That did occur to me and indeed it is in 9 previous versions of another assembly. Now given the "theory" of version history though....I can see how these references should never go away of course as a part insertion "in a past revision" needs to be kept track of in order to preserve the integrity of the history should that old version need to be promoted.
Now lots of users, including myself save judiciously after every few operations, as a matter of not losing work.....but in the current version schema, this creates lots and lots of versions; however, versions in this context is not the same as "milestones" you'd might want to save as a version in the context of a unique configuration.
For example, in SVN / Git version control systems...a SAVE is different from a PUSH or COMMIT. You can save your work many times, but then choose when to commit to a "controlled version" for later referencing.
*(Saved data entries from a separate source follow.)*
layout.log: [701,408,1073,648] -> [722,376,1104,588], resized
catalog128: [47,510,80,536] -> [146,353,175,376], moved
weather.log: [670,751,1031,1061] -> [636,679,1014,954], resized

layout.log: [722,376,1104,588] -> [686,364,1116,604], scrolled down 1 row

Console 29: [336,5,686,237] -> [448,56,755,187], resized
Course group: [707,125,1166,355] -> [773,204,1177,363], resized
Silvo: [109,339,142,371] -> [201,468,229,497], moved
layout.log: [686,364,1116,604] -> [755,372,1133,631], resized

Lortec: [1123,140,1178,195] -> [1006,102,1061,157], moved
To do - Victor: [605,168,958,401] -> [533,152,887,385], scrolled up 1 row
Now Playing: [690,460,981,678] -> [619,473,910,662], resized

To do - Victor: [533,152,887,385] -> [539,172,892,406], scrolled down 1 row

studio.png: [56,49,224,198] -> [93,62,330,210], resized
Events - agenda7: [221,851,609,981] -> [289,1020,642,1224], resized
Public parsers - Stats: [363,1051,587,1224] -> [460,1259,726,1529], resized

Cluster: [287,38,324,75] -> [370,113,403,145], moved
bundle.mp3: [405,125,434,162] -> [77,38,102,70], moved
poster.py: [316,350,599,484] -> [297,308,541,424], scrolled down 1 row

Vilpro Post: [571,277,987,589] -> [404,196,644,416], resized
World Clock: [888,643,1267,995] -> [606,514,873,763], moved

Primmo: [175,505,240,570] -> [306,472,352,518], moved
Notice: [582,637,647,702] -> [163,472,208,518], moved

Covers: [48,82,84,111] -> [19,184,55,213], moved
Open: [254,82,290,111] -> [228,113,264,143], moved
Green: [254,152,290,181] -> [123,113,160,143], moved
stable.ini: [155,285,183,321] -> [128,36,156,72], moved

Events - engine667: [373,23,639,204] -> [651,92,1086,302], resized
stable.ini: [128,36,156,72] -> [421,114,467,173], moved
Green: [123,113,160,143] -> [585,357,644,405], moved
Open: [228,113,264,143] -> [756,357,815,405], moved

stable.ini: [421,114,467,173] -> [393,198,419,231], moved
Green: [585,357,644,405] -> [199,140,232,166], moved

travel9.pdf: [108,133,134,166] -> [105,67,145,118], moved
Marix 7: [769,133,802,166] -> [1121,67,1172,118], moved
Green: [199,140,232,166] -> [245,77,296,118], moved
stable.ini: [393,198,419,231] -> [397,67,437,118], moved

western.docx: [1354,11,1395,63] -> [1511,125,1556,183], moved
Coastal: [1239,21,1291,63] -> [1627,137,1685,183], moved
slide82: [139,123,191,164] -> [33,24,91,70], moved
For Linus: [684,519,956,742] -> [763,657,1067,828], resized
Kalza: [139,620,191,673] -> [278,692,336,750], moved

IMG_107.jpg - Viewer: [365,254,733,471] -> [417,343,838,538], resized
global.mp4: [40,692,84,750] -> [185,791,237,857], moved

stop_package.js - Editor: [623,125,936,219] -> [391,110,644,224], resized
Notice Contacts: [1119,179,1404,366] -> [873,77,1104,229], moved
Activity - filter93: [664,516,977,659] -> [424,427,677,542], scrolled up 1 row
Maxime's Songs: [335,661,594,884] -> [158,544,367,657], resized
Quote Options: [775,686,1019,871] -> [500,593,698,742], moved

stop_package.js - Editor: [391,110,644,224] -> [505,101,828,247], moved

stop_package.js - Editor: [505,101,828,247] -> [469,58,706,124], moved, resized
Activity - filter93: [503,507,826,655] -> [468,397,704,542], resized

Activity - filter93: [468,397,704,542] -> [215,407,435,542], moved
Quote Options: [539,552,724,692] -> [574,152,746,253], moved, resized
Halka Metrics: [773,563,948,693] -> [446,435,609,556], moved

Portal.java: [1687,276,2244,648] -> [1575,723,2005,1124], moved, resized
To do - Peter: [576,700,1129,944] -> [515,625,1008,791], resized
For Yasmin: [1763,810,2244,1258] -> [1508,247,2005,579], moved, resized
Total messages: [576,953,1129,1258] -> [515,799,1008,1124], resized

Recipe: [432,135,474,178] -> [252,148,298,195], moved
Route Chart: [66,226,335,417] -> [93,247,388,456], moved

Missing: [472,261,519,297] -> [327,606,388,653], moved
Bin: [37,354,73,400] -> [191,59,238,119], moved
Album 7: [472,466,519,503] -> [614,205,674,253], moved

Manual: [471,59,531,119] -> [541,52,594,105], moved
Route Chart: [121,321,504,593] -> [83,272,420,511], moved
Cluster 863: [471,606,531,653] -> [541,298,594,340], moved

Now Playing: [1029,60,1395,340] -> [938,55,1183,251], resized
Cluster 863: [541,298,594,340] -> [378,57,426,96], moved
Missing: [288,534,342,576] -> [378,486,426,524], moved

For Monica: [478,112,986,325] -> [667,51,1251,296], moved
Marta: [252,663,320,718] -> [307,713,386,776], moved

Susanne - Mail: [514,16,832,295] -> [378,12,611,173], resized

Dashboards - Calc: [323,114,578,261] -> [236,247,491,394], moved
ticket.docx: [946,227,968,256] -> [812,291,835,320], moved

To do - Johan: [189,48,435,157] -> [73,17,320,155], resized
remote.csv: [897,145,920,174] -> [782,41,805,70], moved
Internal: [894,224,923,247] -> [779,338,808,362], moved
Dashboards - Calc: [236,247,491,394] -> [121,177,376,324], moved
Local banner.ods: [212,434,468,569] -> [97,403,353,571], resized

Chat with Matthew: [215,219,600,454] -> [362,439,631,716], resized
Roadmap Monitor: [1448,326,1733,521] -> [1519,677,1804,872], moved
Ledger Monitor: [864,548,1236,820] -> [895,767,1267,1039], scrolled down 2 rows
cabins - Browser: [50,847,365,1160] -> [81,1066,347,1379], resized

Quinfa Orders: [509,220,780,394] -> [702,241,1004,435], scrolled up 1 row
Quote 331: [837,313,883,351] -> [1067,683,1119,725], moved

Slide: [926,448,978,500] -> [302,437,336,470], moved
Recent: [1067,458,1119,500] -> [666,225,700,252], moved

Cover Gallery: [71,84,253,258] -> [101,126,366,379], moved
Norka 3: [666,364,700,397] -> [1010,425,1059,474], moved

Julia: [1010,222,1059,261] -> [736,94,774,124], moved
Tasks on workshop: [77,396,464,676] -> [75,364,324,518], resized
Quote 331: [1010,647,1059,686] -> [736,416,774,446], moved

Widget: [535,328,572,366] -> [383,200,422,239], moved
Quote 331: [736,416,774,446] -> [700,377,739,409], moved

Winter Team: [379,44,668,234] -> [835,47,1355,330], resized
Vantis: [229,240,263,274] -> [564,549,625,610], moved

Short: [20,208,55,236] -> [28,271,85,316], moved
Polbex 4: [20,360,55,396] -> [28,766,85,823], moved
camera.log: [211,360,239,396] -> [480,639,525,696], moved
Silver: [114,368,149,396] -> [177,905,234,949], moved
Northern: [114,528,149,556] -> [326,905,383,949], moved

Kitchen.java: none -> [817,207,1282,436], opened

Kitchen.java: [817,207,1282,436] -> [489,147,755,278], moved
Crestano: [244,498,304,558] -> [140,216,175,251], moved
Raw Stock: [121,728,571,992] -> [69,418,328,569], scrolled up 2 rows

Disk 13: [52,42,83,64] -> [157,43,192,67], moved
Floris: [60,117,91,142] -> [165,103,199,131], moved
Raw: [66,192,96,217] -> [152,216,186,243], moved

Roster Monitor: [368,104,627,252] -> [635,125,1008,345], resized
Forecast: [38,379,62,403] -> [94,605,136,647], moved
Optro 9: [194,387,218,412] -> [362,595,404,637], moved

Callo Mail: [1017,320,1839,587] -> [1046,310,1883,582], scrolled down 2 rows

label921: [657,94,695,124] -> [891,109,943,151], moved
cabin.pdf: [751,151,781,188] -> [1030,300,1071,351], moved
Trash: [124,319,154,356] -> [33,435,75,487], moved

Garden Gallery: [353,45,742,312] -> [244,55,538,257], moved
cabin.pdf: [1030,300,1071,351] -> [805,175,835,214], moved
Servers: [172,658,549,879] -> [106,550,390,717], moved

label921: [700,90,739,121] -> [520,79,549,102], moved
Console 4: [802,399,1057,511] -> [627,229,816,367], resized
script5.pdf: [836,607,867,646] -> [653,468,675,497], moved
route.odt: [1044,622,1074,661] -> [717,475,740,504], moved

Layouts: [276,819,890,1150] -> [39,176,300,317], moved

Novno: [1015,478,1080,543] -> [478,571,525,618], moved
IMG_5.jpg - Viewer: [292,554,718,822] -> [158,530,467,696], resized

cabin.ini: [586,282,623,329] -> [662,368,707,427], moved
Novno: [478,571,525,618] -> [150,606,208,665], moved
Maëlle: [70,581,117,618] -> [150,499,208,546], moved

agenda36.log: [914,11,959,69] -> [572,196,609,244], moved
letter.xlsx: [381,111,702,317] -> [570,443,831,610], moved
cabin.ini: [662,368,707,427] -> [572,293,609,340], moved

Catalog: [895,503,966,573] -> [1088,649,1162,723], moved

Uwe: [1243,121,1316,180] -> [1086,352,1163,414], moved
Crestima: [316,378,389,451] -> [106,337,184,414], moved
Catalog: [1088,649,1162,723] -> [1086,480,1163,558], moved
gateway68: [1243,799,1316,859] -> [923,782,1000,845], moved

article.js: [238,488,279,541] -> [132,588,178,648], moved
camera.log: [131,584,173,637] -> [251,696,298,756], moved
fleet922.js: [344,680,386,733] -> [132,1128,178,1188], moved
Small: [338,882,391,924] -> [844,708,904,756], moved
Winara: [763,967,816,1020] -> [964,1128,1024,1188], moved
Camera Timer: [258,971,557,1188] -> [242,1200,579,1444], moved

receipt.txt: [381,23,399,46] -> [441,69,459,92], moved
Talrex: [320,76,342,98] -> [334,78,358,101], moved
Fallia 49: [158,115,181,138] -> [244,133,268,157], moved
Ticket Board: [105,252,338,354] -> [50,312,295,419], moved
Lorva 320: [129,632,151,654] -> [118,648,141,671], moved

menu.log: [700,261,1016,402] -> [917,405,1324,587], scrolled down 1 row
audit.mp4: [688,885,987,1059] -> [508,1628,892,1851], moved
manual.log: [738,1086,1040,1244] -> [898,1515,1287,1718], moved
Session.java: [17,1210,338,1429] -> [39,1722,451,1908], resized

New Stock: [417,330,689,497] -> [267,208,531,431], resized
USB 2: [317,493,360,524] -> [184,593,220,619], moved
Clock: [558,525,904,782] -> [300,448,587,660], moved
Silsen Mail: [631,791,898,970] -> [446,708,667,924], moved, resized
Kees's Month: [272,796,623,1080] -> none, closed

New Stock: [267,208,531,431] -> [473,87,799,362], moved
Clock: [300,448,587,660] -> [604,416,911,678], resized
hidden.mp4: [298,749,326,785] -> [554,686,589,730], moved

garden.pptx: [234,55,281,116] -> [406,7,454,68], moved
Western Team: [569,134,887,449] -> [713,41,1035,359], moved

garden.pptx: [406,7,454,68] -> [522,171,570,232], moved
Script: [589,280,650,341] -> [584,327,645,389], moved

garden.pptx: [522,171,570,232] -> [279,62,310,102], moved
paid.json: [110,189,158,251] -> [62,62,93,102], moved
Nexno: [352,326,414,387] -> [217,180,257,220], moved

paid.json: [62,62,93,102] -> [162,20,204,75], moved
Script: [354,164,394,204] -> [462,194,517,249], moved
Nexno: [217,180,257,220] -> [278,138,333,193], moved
Perhaps the same concept implemented here would be nice. I would save 100 times in a day as I work, but only push the final version at the end of the day as a "configuration" I want to save and may promote int he future"....whereas adding a fillet and saving is not necessarily a feature I want to 'save as a version'. This puts the onus on the user to determine how much work to "save as a version" vs. how much they're willing to go back and redo should something bad happen (power outage) while they're working.
For today though, I see this as a "best practices" issue on my end. I'll just create a folder to hold "deleted versioned parts" and keep moving while you guys ponder "version theory" 🙂 Thanks again for your input!